Scientific classification
- Kingdom: Plantae
- Clade: Tracheophytes
- Clade: Angiosperms
- Clade: Eudicots
- Clade: Rosids
- Order: Rosales
- Family: Rosaceae
- Genus: Kageneckia
- Species: K. oblonga
- Binomial name: Kageneckia oblonga Ruiz & Pav.
- Synonyms: Kageneckia crataegifolia Lindl. ; Kageneckia crataegoides D.Don ; Kageneckia ovata Colla ; Lydaea lyday Molina;

= Kageneckia oblonga =

- Authority: Ruiz & Pav.
- Conservation status: LC

Species of tree

Kageneckia oblonga (also known as bollen) is a species of flowering plant in the family Rosaceae. It is an evergreen tree endemic to Chile. It grows from Coquimbo to Malleco (29 to 38°S). Example occurrences are found specifically found in central Chile within the La Campana National Park and Cerro La Campana forest areas. In these areas the endangered Chilean Wine Palm, Jubaea chilensis is an associated tree species.

==Description==
It is an evergreen small tree or shrub that measures up to 5 m (16 ft) tall, the leaves are alternate, very leathery, with toothed edge and oblong shaped, the leaves are petiolate, yellowish-green, about 3–6 cm long.
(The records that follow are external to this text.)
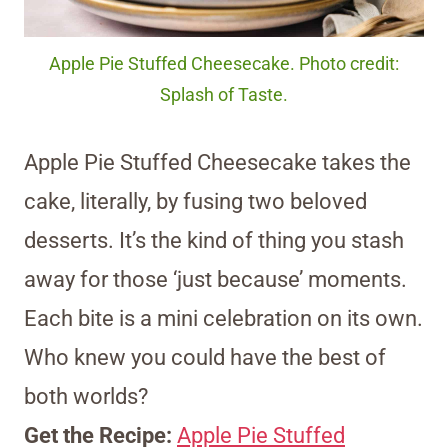
Apple Pie Stuffed Cheesecake. Photo credit:
Splash of Taste.
Apple Pie Stuffed Cheesecake takes the
cake, literally, by fusing two beloved
desserts. It’s the kind of thing you stash
away for those ‘just because’ moments.
Each bite is a mini celebration on its own.
Who knew you could have the best of
both worlds?
Get the Recipe:
Apple Pie Stuffed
The flowers are unisexual star-shaped and white, solitary or clustered in axillary inflorescences. The calyx is formed by 5 sepals, the corolla is made up by 5 petals. The male ones have 15-20 stamens. The fruit is a pentamerous star-shaped capsule, about 2–3 cm in diameter. The seeds are winged.

==Uses==
The wood is very hard and it is used for elaborating tools, in traditional medicine it is used as emetic and laxative.

==Etymology==
Kageneckia in honour of Frederick von Kageneck, Austrian ambassador to Madrid. Oblonga refers to the shape of the leaves.